Dataset entries:
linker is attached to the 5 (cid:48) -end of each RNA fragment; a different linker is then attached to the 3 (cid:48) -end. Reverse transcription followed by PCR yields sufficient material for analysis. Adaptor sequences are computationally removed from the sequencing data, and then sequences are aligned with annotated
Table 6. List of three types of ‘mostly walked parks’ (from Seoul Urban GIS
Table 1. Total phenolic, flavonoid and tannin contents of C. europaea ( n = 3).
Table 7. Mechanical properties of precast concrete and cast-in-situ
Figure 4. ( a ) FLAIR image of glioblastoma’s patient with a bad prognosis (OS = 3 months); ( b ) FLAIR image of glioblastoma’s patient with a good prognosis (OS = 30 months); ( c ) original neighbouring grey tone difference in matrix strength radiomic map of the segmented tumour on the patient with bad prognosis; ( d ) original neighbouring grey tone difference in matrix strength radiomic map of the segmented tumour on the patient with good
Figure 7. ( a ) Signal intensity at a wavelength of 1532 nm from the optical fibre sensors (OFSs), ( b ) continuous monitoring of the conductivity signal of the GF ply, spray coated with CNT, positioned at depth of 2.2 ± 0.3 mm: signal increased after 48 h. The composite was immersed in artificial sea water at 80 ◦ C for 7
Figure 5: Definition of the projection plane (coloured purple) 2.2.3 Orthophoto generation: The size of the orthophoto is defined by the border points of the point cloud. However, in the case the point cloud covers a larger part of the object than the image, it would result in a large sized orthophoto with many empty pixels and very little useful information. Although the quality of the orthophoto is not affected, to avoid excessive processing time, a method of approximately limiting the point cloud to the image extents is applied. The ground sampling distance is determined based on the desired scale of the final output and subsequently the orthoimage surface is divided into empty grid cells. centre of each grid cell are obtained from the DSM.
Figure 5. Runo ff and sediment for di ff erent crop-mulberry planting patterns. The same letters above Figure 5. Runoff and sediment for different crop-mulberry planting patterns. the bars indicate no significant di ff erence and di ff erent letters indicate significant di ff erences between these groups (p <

**Try it:**
Quote the data above from the line containing "Table 1. Total" to the line containing "Figure 7. ( a", inclusive, and stop.

**Task result:**
Table 1. Total phenolic, flavonoid and tannin contents of C. europaea ( n = 3).
Table 7. Mechanical properties of precast concrete and cast-in-situ
Figure 4. ( a ) FLAIR image of glioblastoma’s patient with a bad prognosis (OS = 3 months); ( b ) FLAIR image of glioblastoma’s patient with a good prognosis (OS = 30 months); ( c ) original neighbouring grey tone difference in matrix strength radiomic map of the segmented tumour on the patient with bad prognosis; ( d ) original neighbouring grey tone difference in matrix strength radiomic map of the segmented tumour on the patient with good
Figure 7. ( a ) Signal intensity at a wavelength of 1532 nm from the optical fibre sensors (OFSs), ( b ) continuous monitoring of the conductivity signal of the GF ply, spray coated with CNT, positioned at depth of 2.2 ± 0.3 mm: signal increased after 48 h. The composite was immersed in artificial sea water at 80 ◦ C for 7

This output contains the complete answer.